Drawer fronts being screwed on so they can be removed for finishing








Mock up , wanted to see how it looks so far with the doors and centre drawer unit


----------



## woodmaker (Jan 12, 2011)

BryanatWoodstock said:


> *drawers & mock up drawer unit, doors*
> 
> full extension slides, spring closing
> 
> ...


Very nice! Great work!


----------



## BryanatWoodstock (Oct 31, 2012)

*Dry fit of parts*

installed hinges and knobs , shelves , to make sure everything works before I tear down and start the sanding / staining phase









.


----------



## pintodeluxe (Sep 12, 2010)

BryanatWoodstock said:


> *Dry fit of parts*
> 
> installed hinges and knobs , shelves , to make sure everything works before I tear down and start the sanding / staining phase
> 
> ...


Sure looks good so far. I'll have to check out the rest of your blog.


----------



## BryanatWoodstock (Oct 31, 2012)

*1st coat of stain*

almost done. Second coat today, should be able to spray lacquer tomorrow! Parts laying everywhere in the shop drying.


----------



## GrandpaLen (Mar 6, 2012)

BryanatWoodstock said:


> *1st coat of stain*
> 
> almost done. Second coat today, should be able to spray lacquer tomorrow! Parts laying everywhere in the shop drying.

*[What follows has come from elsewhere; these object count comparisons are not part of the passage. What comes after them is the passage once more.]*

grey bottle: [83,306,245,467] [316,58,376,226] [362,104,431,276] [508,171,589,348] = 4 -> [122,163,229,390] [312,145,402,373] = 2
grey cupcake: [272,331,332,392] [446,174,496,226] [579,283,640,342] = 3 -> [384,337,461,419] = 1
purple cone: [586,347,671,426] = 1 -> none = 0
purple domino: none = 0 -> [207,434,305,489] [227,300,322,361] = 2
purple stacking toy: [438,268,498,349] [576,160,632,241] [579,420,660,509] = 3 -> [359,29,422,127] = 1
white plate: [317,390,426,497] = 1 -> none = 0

That's coming together quite nicely.

A cabinet to be proud of.

Work Safely and have Fun. - Grandpa Len.


----------



## pintodeluxe (Sep 12, 2010)

BryanatWoodstock said:


> *1st coat of stain*
> 
> almost done. Second coat today, should be able to spray lacquer tomorrow! Parts laying everywhere in the shop drying.


Nice work.
Now to pick your brain a little. Do you normlly like to use two coats of stain, or just on this project? I stain all of my projects, but have never used two coats. I often find that with the oil based stain I use, a second coat doesn't actually change the color much.

Thanks!


----------



## BryanatWoodstock (Oct 31, 2012)

BryanatWoodstock said:


> *1st coat of stain*
> 
> almost done. Second coat today, should be able to spray lacquer tomorrow! Parts laying everywhere in the shop drying.

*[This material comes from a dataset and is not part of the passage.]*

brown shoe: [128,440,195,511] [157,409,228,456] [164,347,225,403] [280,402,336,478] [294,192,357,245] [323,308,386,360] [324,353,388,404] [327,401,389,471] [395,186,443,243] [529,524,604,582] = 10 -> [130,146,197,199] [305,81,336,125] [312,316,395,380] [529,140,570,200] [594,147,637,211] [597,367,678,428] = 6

I have done 1 coat before, but this project is ash frame with oak veneer very hard to get the ash as dark as the oak. The fellow I am building it for wanted to use up some ash he cut in his bush a few years ago. I would have rather made it from kiln dried oak. Some oak veneer pieces came out lighter, so a second coat to try and get them all the same.


----------



## Edwardnorton (Feb 15, 2013)

BryanatWoodstock said:


> *1st coat of stain*
> 
> almost done. Second coat today, should be able to spray lacquer tomorrow! Parts laying everywhere in the shop drying.

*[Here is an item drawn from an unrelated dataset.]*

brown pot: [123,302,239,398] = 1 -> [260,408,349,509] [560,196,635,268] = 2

Something to be proud of! Great job!


----------



## BryanatWoodstock (Oct 31, 2012)

*almost done*

got the smoked glass installed in one door, held using 3/8" wood strips, I rounded over from 3/4" 
stock, then sawed to size.


----------



## GrandpaLen (Mar 6, 2012)

BryanatWoodstock said:


> *almost done*
> 
> got the smoked glass installed in one door, held using 3/8" wood strips, I rounded over from 3/4"
> stock, then sawed to size.


Bryan,

That's shaping up quite nicely.

Work Safely and have Fun. - Grandpa Len.


----------



## Hammerthumb (Dec 28, 2012)

BryanatWoodstock said:


> *almost done*
> 
> got the smoked glass installed in one door, held using 3/8" wood strips, I rounded over from 3/4"
> stock, then sawed to size.


Very nice!


----------



## BryanatWoodstock (Oct 31, 2012)

*last pic....*

last pic …. at it's new home. Owner has been shopping for a 60" tv to put in it.


----------



## Bogeyguy (Sep 26, 2012)

BryanatWoodstock said:


> *last pic....*
> 
> last pic …. at it's new home. Owner has been shopping for a 60" tv to put in it.


Looks good Bryan. Lighting in the glass enclosures??


----------



## BryanatWoodstock (Oct 31, 2012)

BryanatWoodstock said:


> *last pic....*
> 
> last pic …. at it's new home. Owner has been shopping for a 60" tv to put in it.


no lighting


----------